#### Description of the task
Can you reproduce every line of the material below verbatim, in its original order, without changing anything?
**** Records shown ****
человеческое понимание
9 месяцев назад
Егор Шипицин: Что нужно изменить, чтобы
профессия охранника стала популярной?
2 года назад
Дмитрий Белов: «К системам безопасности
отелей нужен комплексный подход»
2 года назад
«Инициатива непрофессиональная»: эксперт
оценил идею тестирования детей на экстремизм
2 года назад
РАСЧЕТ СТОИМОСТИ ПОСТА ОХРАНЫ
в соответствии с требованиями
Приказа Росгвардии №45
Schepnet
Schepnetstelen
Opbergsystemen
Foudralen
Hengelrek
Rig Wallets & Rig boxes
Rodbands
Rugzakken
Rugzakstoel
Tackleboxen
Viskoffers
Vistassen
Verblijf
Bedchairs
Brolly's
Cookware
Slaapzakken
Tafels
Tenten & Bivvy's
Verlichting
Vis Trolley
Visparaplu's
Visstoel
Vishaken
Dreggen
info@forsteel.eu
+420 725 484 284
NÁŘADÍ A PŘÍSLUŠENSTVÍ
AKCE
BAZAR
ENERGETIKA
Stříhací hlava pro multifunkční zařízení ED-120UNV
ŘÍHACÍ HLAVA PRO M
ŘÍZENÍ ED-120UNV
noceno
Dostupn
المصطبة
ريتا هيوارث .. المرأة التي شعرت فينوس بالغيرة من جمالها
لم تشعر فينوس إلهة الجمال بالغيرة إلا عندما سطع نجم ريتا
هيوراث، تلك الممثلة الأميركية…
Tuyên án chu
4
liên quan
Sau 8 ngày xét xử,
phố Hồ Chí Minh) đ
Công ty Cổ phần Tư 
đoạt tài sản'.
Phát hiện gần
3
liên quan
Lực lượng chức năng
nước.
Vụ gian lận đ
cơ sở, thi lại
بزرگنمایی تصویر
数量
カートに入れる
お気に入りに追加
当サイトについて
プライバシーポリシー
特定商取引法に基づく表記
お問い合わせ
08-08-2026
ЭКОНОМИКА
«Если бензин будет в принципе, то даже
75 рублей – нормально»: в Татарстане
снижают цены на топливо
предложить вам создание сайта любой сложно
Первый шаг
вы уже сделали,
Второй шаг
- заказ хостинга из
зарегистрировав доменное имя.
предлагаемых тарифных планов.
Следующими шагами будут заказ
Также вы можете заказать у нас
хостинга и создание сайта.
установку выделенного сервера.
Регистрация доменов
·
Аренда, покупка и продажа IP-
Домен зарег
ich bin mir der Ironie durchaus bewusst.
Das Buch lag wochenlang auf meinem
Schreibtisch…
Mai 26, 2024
****
#### Response to the task
человеческое понимание
9 месяцев назад
Егор Шипицин: Что нужно изменить, чтобы
профессия охранника стала популярной?
2 года назад
Дмитрий Белов: «К системам безопасности
отелей нужен комплексный подход»
2 года назад
«Инициатива непрофессиональная»: эксперт
оценил идею тестирования детей на экстремизм
2 года назад
РАСЧЕТ СТОИМОСТИ ПОСТА ОХРАНЫ
в соответствии с требованиями
Приказа Росгвардии №45
Schepnet
Schepnetstelen
Opbergsystemen
Foudralen
Hengelrek
Rig Wallets & Rig boxes
Rodbands
Rugzakken
Rugzakstoel
Tackleboxen
Viskoffers
Vistassen
Verblijf
Bedchairs
Brolly's
Cookware
Slaapzakken
Tafels
Tenten & Bivvy's
Verlichting
Vis Trolley
Visparaplu's
Visstoel
Vishaken
Dreggen
info@forsteel.eu
+420 725 484 284
NÁŘADÍ A PŘÍSLUŠENSTVÍ
AKCE
BAZAR
ENERGETIKA
Stříhací hlava pro multifunkční zařízení ED-120UNV
ŘÍHACÍ HLAVA PRO M
ŘÍZENÍ ED-120UNV
noceno
Dostupn
المصطبة
ريتا هيوارث .. المرأة التي شعرت فينوس بالغيرة من جمالها
لم تشعر فينوس إلهة الجمال بالغيرة إلا عندما سطع نجم ريتا
هيوراث، تلك الممثلة الأميركية…
Tuyên án chu
4
liên quan
Sau 8 ngày xét xử,
phố Hồ Chí Minh) đ
Công ty Cổ phần Tư 
đoạt tài sản'.
Phát hiện gần
3
liên quan
Lực lượng chức năng
nước.
Vụ gian lận đ
cơ sở, thi lại
بزرگنمایی تصویر
数量
カートに入れる
お気に入りに追加
当サイトについて
プライバシーポリシー
特定商取引法に基づく表記
お問い合わせ
08-08-2026
ЭКОНОМИКА
«Если бензин будет в принципе, то даже
75 рублей – нормально»: в Татарстане
снижают цены на топливо
предложить вам создание сайта любой сложно
Первый шаг
вы уже сделали,
Второй шаг
- заказ хостинга из
зарегистрировав доменное имя.
предлагаемых тарифных планов.
Следующими шагами будут заказ
Также вы можете заказать у нас
хостинга и создание сайта.
установку выделенного сервера.
Регистрация доменов
·
Аренда, покупка и продажа IP-
Домен зарег
ich bin mir der Ironie durchaus bewusst.
Das Buch lag wochenlang auf meinem
Schreibtisch…
Mai 26, 2024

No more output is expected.